In connection with the Agreement, the Company granted St. Paul an option,
exercisable under certain circumstances, to purchase an aggregate of 1,100,488
newly issued shares of its common stock at an exercise price of $22.92 per
share.
In the event the merger is not consummated, the Company has agreed to
reimburse St. Paul for acquisition and legal costs subject to a maximum of
$500,000.
78
<PAGE>
REPORT OF INDEPENDENT CERTIFIED PUBLIC ACCOUNTANTS
Board of Directors and Stockholders
Beverly Bancorporation, Inc.
We have audited the accompanying consolidated balance sheets of Beverly
Bancorporation, Inc. and Subsidiaries (the "Company") as of December 31, 1997
and 1996, and the related consolidated statements of income, stockholders'
equity, and cash flows for each of the three years in the period ended December
31, 1997. These financial statements are the responsibility of the Company's
management. Our responsibility is to express an opinion on these financial
statements based on our audits.

= = = = = = =

- COMPLETE THE FOLLOWING -
**a.** According to the Beverly Bancorporation filing excerpt, what is the maximum amount the Company agreed to reimburse St. Paul for acquisition and legal costs if the merger is not consummated?
**b.** Continue the Beverly Bancorporation filing excerpt from the point where it stops.

- ENTRIES SHOWN -
= = = = = = =

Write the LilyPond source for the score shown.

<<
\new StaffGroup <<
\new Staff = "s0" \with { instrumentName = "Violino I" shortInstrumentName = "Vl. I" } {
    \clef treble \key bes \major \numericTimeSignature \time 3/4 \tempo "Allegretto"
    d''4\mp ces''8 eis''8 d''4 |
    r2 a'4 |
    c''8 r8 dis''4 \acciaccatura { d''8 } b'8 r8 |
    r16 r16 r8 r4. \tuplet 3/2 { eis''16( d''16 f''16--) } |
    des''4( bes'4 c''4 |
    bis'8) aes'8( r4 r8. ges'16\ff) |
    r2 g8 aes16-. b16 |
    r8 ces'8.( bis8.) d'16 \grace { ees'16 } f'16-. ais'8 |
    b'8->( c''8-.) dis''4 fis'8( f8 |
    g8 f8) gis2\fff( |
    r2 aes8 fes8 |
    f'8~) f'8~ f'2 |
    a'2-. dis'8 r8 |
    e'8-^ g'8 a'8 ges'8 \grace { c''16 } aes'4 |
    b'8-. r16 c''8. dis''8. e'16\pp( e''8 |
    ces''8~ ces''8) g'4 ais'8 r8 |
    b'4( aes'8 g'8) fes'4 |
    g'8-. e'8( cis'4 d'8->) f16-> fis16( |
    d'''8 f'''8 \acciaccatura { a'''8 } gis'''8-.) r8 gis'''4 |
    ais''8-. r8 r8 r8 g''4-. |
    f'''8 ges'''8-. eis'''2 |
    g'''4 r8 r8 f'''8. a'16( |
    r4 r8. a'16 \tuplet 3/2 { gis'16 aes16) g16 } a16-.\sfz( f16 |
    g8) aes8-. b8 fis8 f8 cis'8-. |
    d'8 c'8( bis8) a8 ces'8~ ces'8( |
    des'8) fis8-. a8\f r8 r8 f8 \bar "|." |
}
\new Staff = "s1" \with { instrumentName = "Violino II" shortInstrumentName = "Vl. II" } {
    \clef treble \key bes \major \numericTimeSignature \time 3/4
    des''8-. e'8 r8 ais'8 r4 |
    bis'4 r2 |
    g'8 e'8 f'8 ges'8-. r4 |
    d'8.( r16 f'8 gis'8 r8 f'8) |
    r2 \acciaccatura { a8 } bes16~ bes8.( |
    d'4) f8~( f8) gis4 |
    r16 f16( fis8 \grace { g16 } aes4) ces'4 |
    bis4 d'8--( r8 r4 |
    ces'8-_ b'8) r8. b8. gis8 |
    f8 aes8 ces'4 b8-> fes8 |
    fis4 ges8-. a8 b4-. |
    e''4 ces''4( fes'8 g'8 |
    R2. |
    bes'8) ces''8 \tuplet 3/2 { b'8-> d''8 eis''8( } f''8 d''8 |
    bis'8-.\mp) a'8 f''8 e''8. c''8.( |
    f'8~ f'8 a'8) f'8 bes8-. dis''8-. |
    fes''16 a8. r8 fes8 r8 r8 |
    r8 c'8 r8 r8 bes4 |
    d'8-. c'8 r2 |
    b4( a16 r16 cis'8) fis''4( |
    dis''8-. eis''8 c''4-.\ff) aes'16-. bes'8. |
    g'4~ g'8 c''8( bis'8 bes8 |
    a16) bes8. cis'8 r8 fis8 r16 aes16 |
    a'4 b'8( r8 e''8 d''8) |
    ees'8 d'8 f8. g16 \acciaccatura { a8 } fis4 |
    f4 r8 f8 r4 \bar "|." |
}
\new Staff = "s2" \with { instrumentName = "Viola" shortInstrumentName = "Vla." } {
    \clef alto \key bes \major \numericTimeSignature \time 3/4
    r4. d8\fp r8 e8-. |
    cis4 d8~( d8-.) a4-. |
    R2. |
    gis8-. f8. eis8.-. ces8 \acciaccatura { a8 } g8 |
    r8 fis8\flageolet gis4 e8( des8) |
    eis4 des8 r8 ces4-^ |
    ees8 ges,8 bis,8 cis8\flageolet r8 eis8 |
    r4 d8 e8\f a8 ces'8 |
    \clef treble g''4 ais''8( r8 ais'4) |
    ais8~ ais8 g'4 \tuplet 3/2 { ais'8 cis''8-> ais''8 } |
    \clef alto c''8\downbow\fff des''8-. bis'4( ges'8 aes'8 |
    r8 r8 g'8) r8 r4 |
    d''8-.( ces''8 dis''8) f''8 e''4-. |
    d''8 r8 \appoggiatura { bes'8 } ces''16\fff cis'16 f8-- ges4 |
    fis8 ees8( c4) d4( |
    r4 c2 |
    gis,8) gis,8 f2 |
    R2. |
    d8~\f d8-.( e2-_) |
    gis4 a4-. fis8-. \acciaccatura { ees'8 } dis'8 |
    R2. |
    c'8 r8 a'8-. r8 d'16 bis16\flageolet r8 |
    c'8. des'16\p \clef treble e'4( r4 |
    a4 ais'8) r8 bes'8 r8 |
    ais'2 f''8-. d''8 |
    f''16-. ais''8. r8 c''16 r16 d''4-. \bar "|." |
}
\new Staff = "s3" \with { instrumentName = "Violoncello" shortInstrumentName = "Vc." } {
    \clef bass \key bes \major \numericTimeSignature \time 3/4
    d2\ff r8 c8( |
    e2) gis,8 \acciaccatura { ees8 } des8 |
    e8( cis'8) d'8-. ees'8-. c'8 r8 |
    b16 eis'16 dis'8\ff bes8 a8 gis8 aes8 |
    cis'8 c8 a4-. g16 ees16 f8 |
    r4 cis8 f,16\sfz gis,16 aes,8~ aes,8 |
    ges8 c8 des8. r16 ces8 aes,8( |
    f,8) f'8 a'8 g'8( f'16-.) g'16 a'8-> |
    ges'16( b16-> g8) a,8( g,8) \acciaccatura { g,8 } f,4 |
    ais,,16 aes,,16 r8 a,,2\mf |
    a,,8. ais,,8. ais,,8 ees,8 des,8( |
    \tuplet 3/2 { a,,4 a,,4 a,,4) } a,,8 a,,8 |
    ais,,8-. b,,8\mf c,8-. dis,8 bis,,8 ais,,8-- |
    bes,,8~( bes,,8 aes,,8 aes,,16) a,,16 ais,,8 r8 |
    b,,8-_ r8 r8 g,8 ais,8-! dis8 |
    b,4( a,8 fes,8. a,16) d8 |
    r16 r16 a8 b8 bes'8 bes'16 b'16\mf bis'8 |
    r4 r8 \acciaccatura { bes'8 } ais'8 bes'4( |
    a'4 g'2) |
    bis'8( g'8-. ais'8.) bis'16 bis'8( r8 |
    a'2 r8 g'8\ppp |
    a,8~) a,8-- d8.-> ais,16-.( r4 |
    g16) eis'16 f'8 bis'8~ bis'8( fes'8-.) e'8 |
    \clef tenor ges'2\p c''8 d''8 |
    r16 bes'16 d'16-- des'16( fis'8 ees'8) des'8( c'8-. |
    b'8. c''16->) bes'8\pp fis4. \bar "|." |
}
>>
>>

= = = = = = =

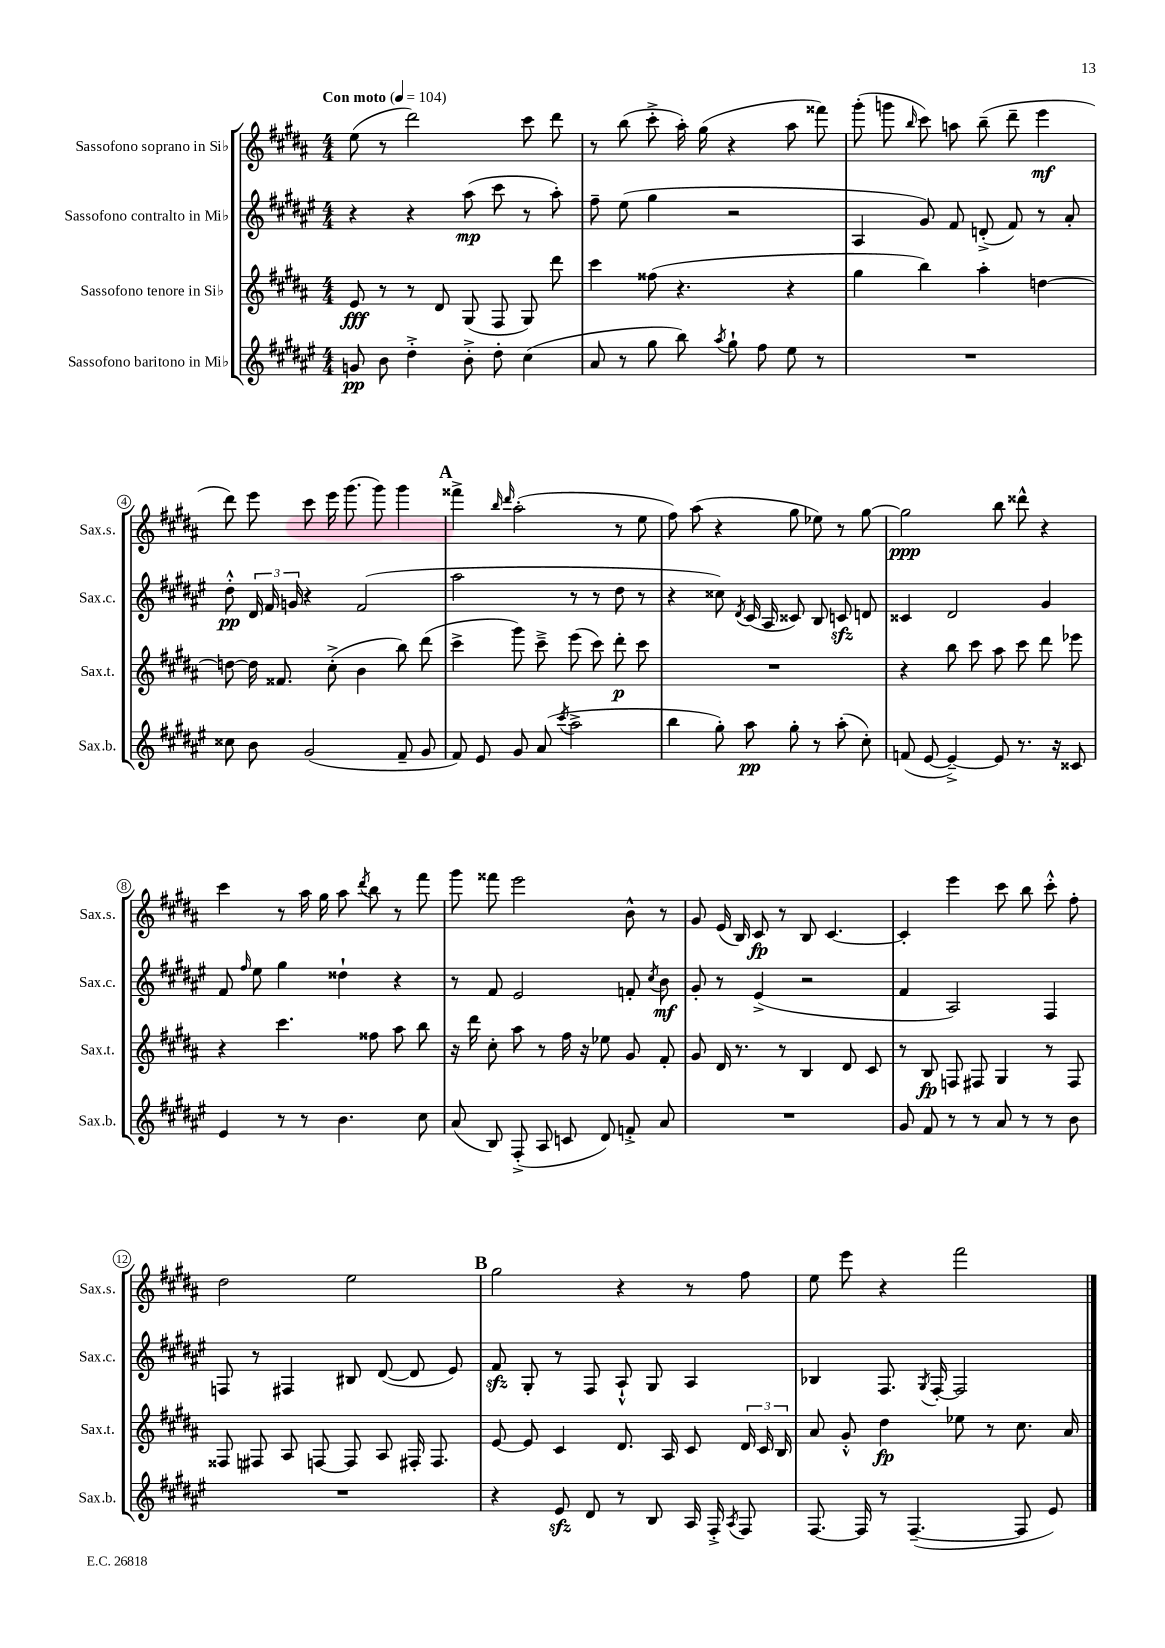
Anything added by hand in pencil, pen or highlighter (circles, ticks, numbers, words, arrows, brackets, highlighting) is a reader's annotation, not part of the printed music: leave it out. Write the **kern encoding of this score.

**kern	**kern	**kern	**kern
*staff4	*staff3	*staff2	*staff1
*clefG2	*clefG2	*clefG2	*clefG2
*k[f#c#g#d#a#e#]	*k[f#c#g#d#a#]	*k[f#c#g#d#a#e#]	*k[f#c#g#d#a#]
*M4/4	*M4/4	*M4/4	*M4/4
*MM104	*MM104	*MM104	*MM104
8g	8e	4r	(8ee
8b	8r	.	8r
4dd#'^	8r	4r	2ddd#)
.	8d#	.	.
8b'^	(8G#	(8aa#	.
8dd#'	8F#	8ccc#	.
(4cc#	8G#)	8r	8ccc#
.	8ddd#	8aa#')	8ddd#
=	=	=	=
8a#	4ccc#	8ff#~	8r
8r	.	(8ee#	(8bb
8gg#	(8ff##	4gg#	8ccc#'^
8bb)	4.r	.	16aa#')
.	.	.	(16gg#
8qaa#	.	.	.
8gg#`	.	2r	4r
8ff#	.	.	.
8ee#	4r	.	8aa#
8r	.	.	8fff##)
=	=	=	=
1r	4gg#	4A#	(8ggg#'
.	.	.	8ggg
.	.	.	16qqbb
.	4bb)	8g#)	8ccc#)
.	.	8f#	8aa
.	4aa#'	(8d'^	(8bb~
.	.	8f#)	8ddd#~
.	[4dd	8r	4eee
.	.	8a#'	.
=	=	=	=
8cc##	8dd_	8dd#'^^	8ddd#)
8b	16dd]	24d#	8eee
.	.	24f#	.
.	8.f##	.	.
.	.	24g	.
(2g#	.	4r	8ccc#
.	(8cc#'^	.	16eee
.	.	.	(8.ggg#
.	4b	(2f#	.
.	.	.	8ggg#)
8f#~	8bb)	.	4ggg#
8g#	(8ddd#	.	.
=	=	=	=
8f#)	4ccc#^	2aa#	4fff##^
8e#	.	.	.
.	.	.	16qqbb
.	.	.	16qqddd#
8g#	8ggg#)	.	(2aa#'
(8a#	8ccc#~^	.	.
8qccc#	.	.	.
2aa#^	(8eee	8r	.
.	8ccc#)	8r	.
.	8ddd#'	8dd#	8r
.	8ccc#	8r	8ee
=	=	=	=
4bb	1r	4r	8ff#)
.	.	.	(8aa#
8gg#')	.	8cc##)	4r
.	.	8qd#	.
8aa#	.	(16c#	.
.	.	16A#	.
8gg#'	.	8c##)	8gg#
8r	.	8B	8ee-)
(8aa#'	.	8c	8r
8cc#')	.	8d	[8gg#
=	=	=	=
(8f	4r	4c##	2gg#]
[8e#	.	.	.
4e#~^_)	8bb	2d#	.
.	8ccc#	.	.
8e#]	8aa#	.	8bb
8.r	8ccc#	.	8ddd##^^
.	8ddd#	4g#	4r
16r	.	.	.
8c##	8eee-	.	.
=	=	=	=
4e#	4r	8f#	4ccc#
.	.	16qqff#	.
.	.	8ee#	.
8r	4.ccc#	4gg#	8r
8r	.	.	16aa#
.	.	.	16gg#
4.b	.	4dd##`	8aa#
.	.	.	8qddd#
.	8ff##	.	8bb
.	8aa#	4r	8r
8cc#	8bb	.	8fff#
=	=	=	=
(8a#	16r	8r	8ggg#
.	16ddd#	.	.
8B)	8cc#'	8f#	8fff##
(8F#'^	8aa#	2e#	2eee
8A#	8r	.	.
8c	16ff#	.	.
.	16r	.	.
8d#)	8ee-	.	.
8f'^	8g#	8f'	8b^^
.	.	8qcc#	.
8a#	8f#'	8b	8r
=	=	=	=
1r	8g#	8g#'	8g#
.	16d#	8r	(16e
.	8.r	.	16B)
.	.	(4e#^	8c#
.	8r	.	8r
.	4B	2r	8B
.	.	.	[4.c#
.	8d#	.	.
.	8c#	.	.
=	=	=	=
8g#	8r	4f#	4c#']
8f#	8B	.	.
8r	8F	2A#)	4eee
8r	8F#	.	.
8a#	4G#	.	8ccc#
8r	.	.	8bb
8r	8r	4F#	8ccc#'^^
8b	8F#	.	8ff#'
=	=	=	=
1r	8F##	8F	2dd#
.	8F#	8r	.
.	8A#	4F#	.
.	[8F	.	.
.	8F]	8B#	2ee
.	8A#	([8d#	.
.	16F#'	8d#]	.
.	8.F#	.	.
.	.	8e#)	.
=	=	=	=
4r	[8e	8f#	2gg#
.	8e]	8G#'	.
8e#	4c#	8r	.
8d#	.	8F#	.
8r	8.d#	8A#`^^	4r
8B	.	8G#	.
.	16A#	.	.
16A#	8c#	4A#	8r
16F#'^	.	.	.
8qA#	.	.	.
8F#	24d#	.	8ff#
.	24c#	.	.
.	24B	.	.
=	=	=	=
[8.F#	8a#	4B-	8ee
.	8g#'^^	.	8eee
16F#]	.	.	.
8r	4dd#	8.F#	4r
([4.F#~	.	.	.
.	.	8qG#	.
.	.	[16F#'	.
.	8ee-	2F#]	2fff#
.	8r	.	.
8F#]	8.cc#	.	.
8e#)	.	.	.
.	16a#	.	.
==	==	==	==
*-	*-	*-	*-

= = = = = = =

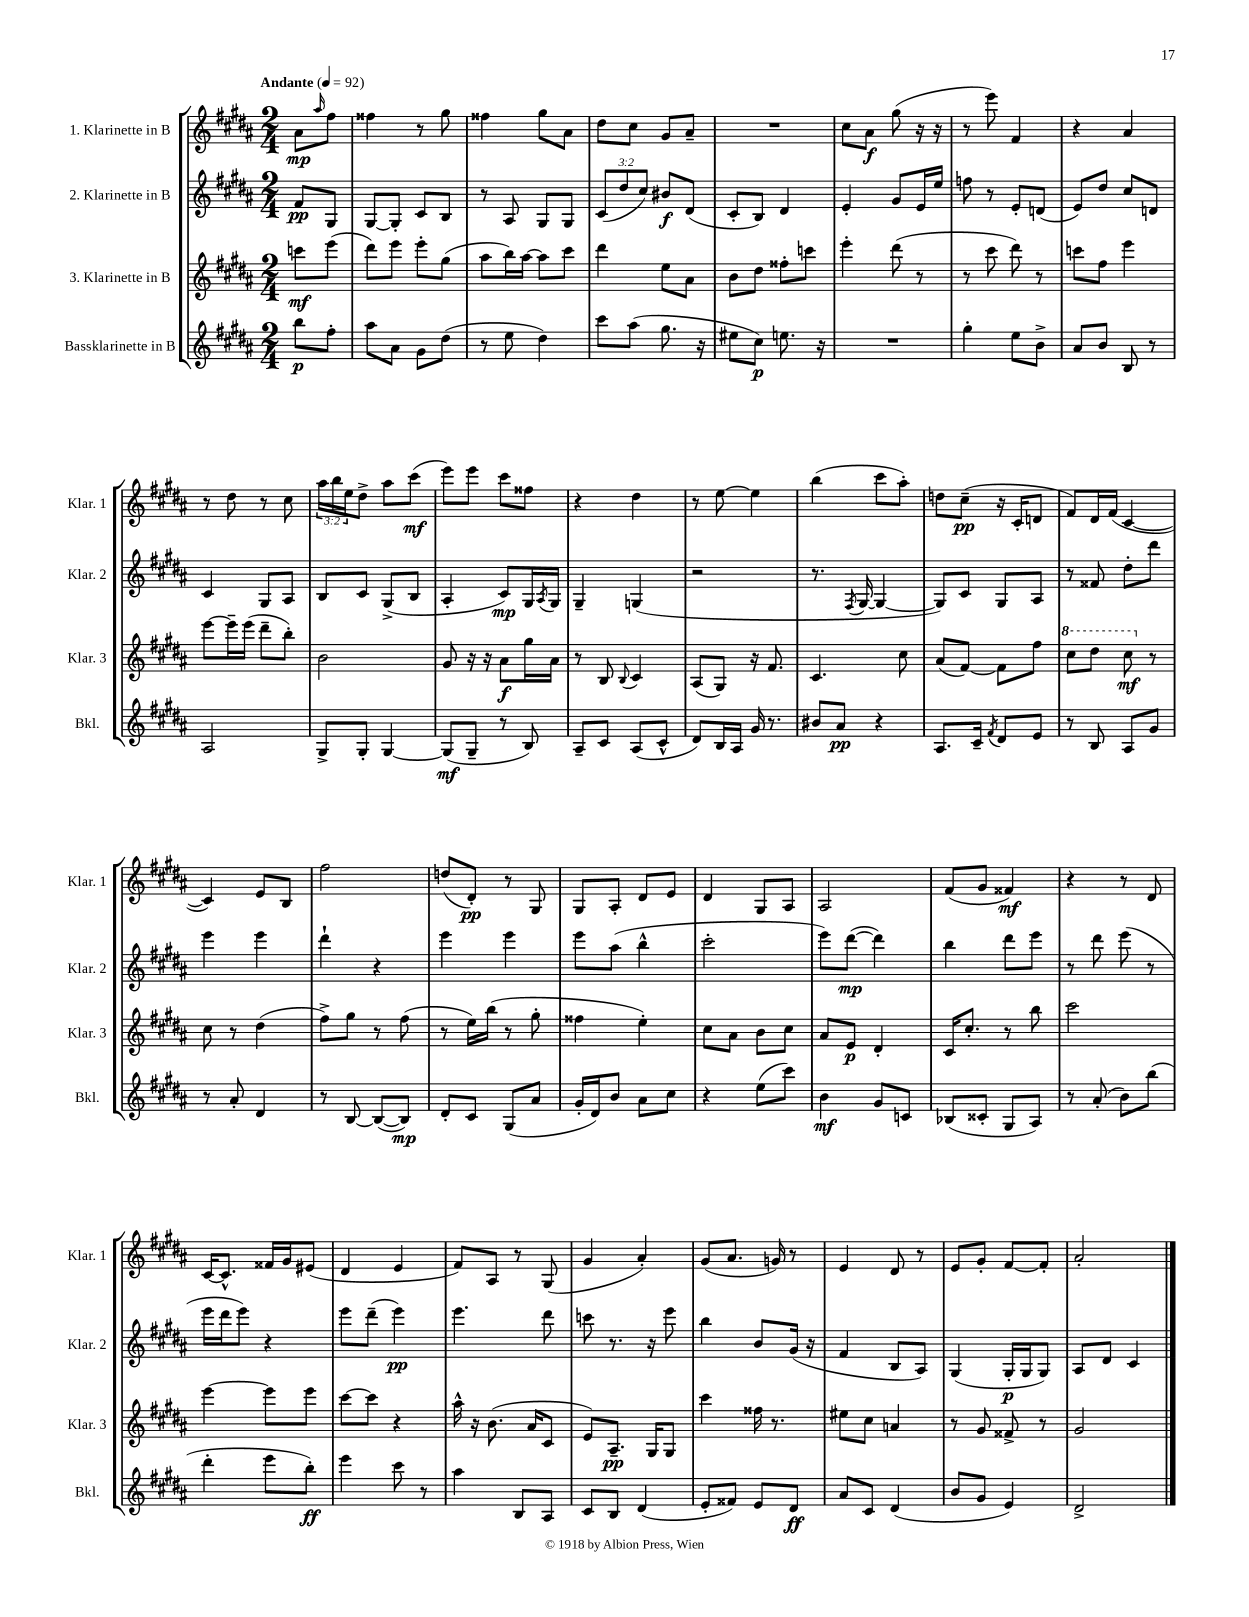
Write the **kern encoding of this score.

= = = = = = =

- ANSWER SET -
**a.** $500,000

**b.**
We conducted our audits in accordance with generally accepted auditing
standards. Those standards require that we plan and perform the audit to obtain
reasonable assurance about whether the financial statements are free of material
misstatement. An audit includes examining, on a test basis, evidence supporting
the amounts and disclosures in the financial statements. An audit also includes
assessing the accounting principles used and significant estimates made by
management, as well as evaluating the overall financial statement presentation.
We believe that our audits provide a reasonable basis for our opinion.
In our opinion, the financial statements referred to above present fairly,
in all material respects, the consolidated financial position of Beverly
Bancorporation, Inc. and Subsidiaries as of December 31, 1997 and 1996, and the
consolidated results of their operations and their consolidated cash flows for
each of the three years in the period ended December 31, 1997, in conformity
with generally accepted accounting principles.
GRANT THORNTON LLP
Chicago, Illinois
January 23, 1998 (except for
note 18, as to which the
date is March 15, 1998)
79
<PAGE>
ITEM 9. CHANGES IN AND DISAGREEMENTS WITH ACCOUNTANTS ON
ACCOUNTING AND FINANCIAL DISCLOSURE.
None.
PART III
ITEM 10. DIRECTORS AND EXECUTIVE OFFICERS OF THE REGISTRANT.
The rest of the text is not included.